As fortes promessas de Biden para enfrentar as mudanças climáticas, impulsionar o acesso ao sistema de saúde, combater a falta de moradias populares e enfrentar a desigualdade racial foram elogiados pelos progressistas dos EUA. De acordo com o site de sua campanha, um grande investimento para reconstruir a infraestrutura dos EUA o ajudará a cumprir sua meta de pleno emprego, enquanto a educação será responsável pela maior parte dos novos gastos públicos.
Grandes aumentos de impostos, principalmente sobre os ricos, reverterão parte dos cortes de impostos de 1,5 trilhão de dólares (R$ 8,3 trilhões) de Trump e compensarão quase dois terços de seus compromissos de gastos. Segundo analistas, o restante se beneficiará da atual política monetária do Fed, o banco central americano.
"Haverá déficits orçamentários mais altos, mas isso é muito menos uma questão econômica, dado que as taxas de juros estão perto de zero e provavelmente permanecerão assim por algum tempo", diz Zandi, acrescentando que Biden se voltará para os problemas fiscais do país após a economia voltar à saúde plena.
Outros analistas apontam para uma quase duplicação do imposto sobre ganhos de capital – o maior da história dos Estados Unidos – que, segundo eles, pode desencadear um grande sell-off nos mercados de ações.
A América corporativa pressionará Biden para desfazer muitas das políticas comerciais agressivas de Trump que, além de combater a ameaça econômica da China, enfraqueceram os laços com os aliados mais fortes dos Estados Unidos, incluindo o México e a União Europeia.

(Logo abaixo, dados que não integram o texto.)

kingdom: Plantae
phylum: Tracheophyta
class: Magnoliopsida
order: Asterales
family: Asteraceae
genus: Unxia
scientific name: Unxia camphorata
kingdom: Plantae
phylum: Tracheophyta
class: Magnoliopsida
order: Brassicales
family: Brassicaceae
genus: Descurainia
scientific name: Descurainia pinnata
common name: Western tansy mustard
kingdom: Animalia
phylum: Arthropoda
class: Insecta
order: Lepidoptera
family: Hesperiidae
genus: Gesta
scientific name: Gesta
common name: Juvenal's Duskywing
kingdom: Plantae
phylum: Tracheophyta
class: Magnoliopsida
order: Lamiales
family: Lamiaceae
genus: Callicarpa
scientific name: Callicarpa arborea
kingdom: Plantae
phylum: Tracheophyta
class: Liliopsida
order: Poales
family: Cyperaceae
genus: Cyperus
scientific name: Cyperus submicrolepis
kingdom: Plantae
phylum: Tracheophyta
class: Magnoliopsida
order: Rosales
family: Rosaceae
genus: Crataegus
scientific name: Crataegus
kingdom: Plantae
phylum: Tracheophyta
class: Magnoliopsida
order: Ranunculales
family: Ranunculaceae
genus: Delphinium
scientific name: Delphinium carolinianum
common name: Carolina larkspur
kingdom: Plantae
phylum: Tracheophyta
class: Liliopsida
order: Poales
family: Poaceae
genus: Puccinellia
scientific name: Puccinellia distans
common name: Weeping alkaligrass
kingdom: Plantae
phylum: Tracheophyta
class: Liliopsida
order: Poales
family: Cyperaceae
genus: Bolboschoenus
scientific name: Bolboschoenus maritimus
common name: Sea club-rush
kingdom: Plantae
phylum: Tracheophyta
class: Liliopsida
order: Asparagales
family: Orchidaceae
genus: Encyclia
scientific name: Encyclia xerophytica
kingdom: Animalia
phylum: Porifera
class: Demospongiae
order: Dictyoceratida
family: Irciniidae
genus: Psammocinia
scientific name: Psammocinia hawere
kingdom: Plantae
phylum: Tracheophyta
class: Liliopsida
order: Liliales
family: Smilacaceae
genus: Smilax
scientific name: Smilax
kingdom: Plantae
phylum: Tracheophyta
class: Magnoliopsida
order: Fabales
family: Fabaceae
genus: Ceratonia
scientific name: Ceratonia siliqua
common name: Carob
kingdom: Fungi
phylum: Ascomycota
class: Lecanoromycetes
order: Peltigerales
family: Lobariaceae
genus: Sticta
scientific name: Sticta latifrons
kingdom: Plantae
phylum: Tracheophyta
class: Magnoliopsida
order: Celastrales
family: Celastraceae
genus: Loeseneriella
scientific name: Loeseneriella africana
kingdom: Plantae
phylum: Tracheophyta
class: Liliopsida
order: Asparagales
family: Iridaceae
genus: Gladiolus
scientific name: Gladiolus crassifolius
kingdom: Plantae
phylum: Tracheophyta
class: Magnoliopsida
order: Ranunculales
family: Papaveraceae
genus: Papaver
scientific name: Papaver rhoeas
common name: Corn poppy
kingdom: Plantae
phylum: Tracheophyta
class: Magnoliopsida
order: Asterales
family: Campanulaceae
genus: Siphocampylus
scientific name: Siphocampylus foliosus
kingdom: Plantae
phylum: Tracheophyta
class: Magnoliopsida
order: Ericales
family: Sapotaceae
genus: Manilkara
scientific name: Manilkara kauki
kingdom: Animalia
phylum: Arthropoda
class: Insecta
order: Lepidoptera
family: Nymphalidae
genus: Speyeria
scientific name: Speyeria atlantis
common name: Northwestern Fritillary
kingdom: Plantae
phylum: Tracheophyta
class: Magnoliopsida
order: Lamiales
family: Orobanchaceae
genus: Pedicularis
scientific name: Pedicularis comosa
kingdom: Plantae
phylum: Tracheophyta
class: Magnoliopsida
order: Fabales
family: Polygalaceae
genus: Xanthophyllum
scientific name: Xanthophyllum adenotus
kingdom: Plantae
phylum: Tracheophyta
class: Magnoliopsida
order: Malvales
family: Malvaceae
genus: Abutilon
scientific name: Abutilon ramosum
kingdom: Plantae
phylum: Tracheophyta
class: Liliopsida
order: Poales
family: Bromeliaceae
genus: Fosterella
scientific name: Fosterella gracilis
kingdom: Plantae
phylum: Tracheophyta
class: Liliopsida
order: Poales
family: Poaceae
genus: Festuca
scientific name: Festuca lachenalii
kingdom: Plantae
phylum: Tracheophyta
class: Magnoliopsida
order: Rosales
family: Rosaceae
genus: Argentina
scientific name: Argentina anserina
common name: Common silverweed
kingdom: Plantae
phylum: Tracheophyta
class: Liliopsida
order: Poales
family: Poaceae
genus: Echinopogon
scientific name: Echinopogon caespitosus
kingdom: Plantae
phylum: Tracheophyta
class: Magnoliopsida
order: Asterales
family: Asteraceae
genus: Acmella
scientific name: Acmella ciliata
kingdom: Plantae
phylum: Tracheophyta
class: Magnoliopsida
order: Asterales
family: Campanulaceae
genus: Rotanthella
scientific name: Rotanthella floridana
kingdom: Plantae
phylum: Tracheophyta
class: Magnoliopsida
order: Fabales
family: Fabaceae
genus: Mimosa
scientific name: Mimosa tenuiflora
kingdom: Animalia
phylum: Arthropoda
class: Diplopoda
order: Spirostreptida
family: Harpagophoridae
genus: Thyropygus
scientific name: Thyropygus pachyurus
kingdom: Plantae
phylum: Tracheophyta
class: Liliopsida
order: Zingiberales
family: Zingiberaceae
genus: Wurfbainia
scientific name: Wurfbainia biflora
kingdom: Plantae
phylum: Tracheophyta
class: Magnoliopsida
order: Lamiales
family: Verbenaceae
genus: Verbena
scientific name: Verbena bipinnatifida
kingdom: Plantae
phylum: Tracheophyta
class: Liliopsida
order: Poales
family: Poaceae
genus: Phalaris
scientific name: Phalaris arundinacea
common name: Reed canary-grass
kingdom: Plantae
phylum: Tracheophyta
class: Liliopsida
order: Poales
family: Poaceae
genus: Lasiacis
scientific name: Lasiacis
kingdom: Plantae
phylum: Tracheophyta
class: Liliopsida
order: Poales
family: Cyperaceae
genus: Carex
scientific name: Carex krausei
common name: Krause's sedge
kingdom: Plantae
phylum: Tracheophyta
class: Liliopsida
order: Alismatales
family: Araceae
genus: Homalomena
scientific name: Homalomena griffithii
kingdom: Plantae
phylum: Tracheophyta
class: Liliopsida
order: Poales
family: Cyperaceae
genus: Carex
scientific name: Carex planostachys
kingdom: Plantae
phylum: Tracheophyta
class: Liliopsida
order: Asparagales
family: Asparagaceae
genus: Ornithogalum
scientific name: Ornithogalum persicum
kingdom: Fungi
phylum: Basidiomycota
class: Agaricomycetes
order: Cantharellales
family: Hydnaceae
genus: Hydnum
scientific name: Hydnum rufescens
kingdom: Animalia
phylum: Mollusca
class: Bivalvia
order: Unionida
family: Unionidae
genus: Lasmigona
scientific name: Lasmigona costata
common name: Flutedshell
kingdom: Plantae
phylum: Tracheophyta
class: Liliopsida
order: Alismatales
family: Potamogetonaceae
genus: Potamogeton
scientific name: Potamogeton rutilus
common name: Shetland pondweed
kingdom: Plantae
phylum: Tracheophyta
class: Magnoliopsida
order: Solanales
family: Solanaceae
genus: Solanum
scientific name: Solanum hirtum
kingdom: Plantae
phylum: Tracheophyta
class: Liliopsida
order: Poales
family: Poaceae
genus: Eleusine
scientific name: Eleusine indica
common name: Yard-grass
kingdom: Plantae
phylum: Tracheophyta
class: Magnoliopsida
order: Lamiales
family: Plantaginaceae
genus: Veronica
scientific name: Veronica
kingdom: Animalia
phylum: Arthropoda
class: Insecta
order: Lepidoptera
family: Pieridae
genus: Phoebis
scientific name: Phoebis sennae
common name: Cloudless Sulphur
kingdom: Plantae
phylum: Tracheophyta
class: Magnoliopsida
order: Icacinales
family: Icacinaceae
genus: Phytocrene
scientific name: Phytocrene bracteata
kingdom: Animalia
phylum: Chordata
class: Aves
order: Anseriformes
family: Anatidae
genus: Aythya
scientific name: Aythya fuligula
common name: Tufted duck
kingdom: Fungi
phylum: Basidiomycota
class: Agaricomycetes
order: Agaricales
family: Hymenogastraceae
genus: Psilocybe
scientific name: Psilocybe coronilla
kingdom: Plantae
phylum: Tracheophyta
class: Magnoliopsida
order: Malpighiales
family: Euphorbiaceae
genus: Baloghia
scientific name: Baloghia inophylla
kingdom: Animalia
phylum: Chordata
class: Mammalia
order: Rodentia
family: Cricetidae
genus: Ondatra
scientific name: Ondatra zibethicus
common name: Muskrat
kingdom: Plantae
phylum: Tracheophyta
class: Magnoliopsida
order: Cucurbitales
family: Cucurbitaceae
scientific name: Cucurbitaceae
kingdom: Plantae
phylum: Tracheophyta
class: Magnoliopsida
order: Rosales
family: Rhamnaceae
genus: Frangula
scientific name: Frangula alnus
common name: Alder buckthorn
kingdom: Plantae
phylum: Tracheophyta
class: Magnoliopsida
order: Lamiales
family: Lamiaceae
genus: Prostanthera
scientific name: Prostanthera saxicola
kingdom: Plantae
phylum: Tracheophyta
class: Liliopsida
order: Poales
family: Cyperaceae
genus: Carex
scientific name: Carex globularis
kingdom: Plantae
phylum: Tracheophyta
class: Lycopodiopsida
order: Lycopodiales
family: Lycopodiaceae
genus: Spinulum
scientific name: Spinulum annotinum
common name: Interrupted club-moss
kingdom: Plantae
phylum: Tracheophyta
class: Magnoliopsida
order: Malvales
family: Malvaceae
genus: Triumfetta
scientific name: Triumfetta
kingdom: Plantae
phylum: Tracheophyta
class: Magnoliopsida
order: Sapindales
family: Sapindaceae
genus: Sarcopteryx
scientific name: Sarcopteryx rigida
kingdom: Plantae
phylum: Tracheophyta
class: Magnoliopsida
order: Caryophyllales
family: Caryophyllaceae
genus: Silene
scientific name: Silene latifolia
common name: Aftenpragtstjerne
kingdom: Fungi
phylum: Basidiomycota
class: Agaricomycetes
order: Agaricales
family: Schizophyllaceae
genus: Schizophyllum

Mas especialistas em comércio dizem que as mãos de Biden podem estar atadas por seu compromisso com os eleitores por meio da promessa do Made In America, e que as tarifas podem permanecer por algum tempo, apesar do enorme custo para os importadores americanos.
"Biden continuará pressionando os chineses para que cumpram as leis de comércio internacional, mas não fará isso por meio de uma guerra comercial unilateral", prevê Zandi. "Ele voltará a se recorrer à Organização Mundial do Comércio e a outras organizações multilaterais de comércio para pressionar os chineses a mudar seu comportamento."
Embora Trump tenha alertado sobre o colapso financeiro caso ele não consiga ganhar um segundo mandato, os eleitores estão cada vez mais convencidos dos planos econômicos de Biden. A pesquisa mais recente da emissora CNN mostra Biden com 48% de apoio em relação à sua competência para economia – apenas 1% atrás de Trump, em comparação com uma diferença de quase 8% há cerca de um mês.
A campanha de Trump foi impulsionada pela rápida recuperação dos mercados financeiros depois que o lockdown da pandemia foi amenizado, mas agora há sinais de nova turbulência. "O nervosismo dos mercados financeiros pode ser um fator", ressalta Lotterman, cuja coluna Real World Economics é publicada em vários jornais americanos. Ele prevê que Biden pode manter a pressão nas últimas seis semanas de campanha eleitoral por meio de comerciais e uma campanha nas redes sociais focada na economia.